**問題 1:**
モーリンについての文章のうち、"1965年1月に、リンゴはロ"から"てプライベートなものだった。"までのすべてを一字一句そのまま書き写してください。
**問題 2:**
モーリンについての文章で、モーリンとリンゴの子供として名前が挙がっている人物をすべて書き出してください。
**問題 3:**
モーリンについての文章を、最後の文に続けて書き進めてください。

モーリンがキャヴァーン・クラブの常連だった頃、しばしばビートルズが演奏を行った。彼女は、ビートルズの新しいドラマー、リンゴに熱を上げ、サインを得たが、モーリンがリンゴの注意を引くまで3週間かかった。その後は休みの間も一緒に過ごす仲となった。
ビートルズのメンバーの注意を引こうと争う、多くのファンとの間でしばしば凶暴な争いが起こり、モーリンとリンゴがデートをしているのを知った多くのファンたちに脅かされることとなった。1963年2月14日、ビートルズがその夜演奏したロカルノの会場の外に、リンゴは車を止めていたが、車の脇で待っていたモーリンの顔を、ファンが引っ掻くという事態が発生した。
1963年9月、モーリンは両親の許可を得て、リンゴとポール・マッカートニー、ポールのガールフレンドのジェーン・アッシャーと共に、ギリシャで休暇をすごしたが、ビートルズがさらに有名になりプライバシーがほとんど無くなる前の、最後の平和なひと時となった。
1965年1月に、リンゴはロンドンのAd Libクラブで、モーリンに結婚を申し込んだ。
リンゴとの結婚
[編集]18歳になったモーリンは、1965年2月11日にリンゴと結婚した。彼らの最初の子供ザック・スターキーは、1965年9月13日に誕生した。その後もう2人の子供たち(1967年8月19日生まれのジェイソンと1970年11月11日生まれのリー)が誕生した。この間、モーリンはリンゴにとって大きな人生の一部であり、2人は常に共にあった。モーリンは、『ホワイト・アルバム』に収録されている「ザ・コンティニューイング・ストーリー・オブ・バンガロー・ビル」でオノ・ヨーコと共にサイドボーカルを担当し、また1969年に映画『レット・イット・ビー』でのアップル屋上コンサート最後の「ゲット・バック」演奏終了後のシーンで喝采を送り、ポールが「ありがとう、モー」と言っているのを聞くことができる。
ビートルズがアップル・レコードとして出したカタログの最初の曲は、フランク・シナトラが個人的にリンゴのファンとして、1968年のモーリン22歳の誕生日にプレゼントした、極めてプライベートなものだった。

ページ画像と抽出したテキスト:
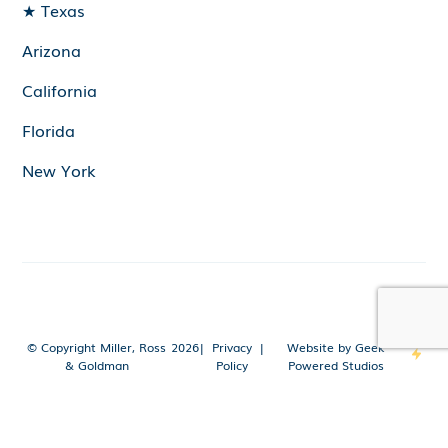
★ Texas
Arizona
California
Florida
New York
© Copyright Miller, Ross
2026
|
Privacy
|
Website by Geek
& Goldman
Policy
Powered Studios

**解答 1:**
1965年1月に、リンゴはロンドンのAd Libクラブで、モーリンに結婚を申し込んだ。
リンゴとの結婚
[編集]18歳になったモーリンは、1965年2月11日にリンゴと結婚した。彼らの最初の子供ザック・スターキーは、1965年9月13日に誕生した。その後もう2人の子供たち(1967年8月19日生まれのジェイソンと1970年11月11日生まれのリー)が誕生した。この間、モーリンはリンゴにとって大きな人生の一部であり、2人は常に共にあった。モーリンは、『ホワイト・アルバム』に収録されている「ザ・コンティニューイング・ストーリー・オブ・バンガロー・ビル」でオノ・ヨーコと共にサイドボーカルを担当し、また1969年に映画『レット・イット・ビー』でのアップル屋上コンサート最後の「ゲット・バック」演奏終了後のシーンで喝采を送り、ポールが「ありがとう、モー」と言っているのを聞くことができる。
ビートルズがアップル・レコードとして出したカタログの最初の曲は、フランク・シナトラが個人的にリンゴのファンとして、1968年のモーリン22歳の誕生日にプレゼントした、極めてプライベートなものだった。

**解答 2:**
ザック・スターキー、ジェイソン、リー

**解答 3:**
フランク・シナトラは、シナトラの大ファンだったモーリンのために、サミー・カーンがローレンツ・ハートの歌詞を特にモーリン個人向けに書き直した「ザ・レディ・イズ・ア・トランプ」をロサンゼルスで録音した。そのマスターテープは消去されたが、数点のコピーは残された。
リンゴは、1968年8月4日にこのユニークなシングルを発表してモーリンを驚かせた。ビートルズ/シナトラの共作という記念すべきこの作品は、現存する数少ないレコードおよびコピー版の中でも特にコレクター間では貴重な一品として扱われている。音質の悪い海賊版がコレクター間で出回り始め、現在でもいくつかの海賊版のアルバムで聴くことができる。カーンが手を加えた歌詞をシナトラが熱唱する間、カーンはピアノを演奏した。それはわずか2人だけのパフォーマンスだった。
フィラデルフィアのラジオ局WMGKのアンドレ・ガードナーが2005年に元ビートルズのマネージャー、ピーター・ブラウンに行ったインタビューの際、ブラウンは、シナトラのレコーディングを成功させることにおける自身の役割を広範囲に解説した。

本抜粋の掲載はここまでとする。